On this spot of the Secret Forest the brambles had taken over and nothing could grow anymore. Last December I cleaned up while waiting to plant new trees to make up for the existing forest fabric all around. That is, a mixture rich in oaks, maples, ash trees, chestnut trees, walnuts, rowan trees, cornus, conifers and others. By carrying out important preventive work to preserve all the pre-existing artifacts under the bush, after manual cleaning it will also be possible to appreciate all the beauty of the dry-stone retaining walls. These were originally terraced crops and paths delimited by walls.
This cleaning and planting project involves the conservation and revaluation of both the forest and these artefacts. My dream would be to equip an outdoor art path that winds through these elements, nevertheless this will come later, with time.
The new planting, in addition to resuming the colorful beauty of the forest, will by itself absorb the CO2 produced annually by about 20 cars.
Including the other areas that I saved from cutting, the CO2 subtracted is that produced annually by 180 cars. Re-employing those same lumberjacks who were about to tear everything down. This is a very small first step. Planting a tree may seem simple but it requires a series of studies and important planning with expert advice. To move forward I still have to find an adequate model of sustainability. In the meantime, know that by buying one of my hand-made prints right here in the same forest, you will help and encourage this endeavor. In short, I will not feel alone.

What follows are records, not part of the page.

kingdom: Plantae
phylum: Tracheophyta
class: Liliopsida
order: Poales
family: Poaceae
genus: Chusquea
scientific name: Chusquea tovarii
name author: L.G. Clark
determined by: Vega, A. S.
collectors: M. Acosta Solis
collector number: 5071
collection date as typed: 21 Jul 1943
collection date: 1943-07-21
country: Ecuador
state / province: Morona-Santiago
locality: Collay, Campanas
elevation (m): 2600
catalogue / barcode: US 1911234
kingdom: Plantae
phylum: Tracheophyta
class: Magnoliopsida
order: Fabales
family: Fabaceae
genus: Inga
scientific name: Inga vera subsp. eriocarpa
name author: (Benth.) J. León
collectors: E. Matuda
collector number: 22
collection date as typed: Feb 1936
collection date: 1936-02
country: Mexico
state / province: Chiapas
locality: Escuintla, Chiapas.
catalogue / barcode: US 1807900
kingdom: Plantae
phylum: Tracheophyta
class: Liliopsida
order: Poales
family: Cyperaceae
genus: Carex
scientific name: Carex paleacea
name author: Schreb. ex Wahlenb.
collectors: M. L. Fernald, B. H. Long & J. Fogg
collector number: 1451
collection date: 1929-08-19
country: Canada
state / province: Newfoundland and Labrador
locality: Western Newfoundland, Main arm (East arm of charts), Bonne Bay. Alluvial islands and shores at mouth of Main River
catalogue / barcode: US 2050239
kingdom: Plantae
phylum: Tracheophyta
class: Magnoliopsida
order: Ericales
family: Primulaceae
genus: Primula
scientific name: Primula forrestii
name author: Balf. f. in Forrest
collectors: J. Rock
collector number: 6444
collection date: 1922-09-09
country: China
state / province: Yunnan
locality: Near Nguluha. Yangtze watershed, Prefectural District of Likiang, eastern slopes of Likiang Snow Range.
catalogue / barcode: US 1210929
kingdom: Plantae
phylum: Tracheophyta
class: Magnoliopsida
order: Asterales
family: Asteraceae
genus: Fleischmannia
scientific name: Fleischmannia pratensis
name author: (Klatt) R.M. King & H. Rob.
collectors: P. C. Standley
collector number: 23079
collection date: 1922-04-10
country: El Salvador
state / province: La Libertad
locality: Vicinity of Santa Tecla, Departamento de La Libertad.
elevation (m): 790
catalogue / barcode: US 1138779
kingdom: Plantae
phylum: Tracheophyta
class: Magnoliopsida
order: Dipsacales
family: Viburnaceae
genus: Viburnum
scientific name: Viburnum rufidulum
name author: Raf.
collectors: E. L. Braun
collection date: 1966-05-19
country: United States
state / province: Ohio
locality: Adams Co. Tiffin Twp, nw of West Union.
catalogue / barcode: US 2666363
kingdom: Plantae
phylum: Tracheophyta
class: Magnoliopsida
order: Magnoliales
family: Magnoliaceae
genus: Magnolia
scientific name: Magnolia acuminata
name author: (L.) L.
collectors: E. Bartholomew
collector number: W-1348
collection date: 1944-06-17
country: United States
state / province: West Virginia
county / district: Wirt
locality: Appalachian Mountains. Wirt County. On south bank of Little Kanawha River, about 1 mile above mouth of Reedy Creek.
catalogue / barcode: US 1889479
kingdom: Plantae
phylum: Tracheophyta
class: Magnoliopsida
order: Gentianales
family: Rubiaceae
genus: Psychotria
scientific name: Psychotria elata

The Forest has an articulated history and in salient points like this it is the result of the abandonment of the fields once cultivated. Many terracing walls and an abandoned road network are still visible. In a world where entire forests are cutted to gain fields, the opposite has happened here, the forest has engulfed fields and villages. To such an extent that the zones of the regulatory plan that identify these new areas, reassigns some of them from arable land to woodland. Somehow even the bureaucracy recognizes the conquest of nature over the work of man.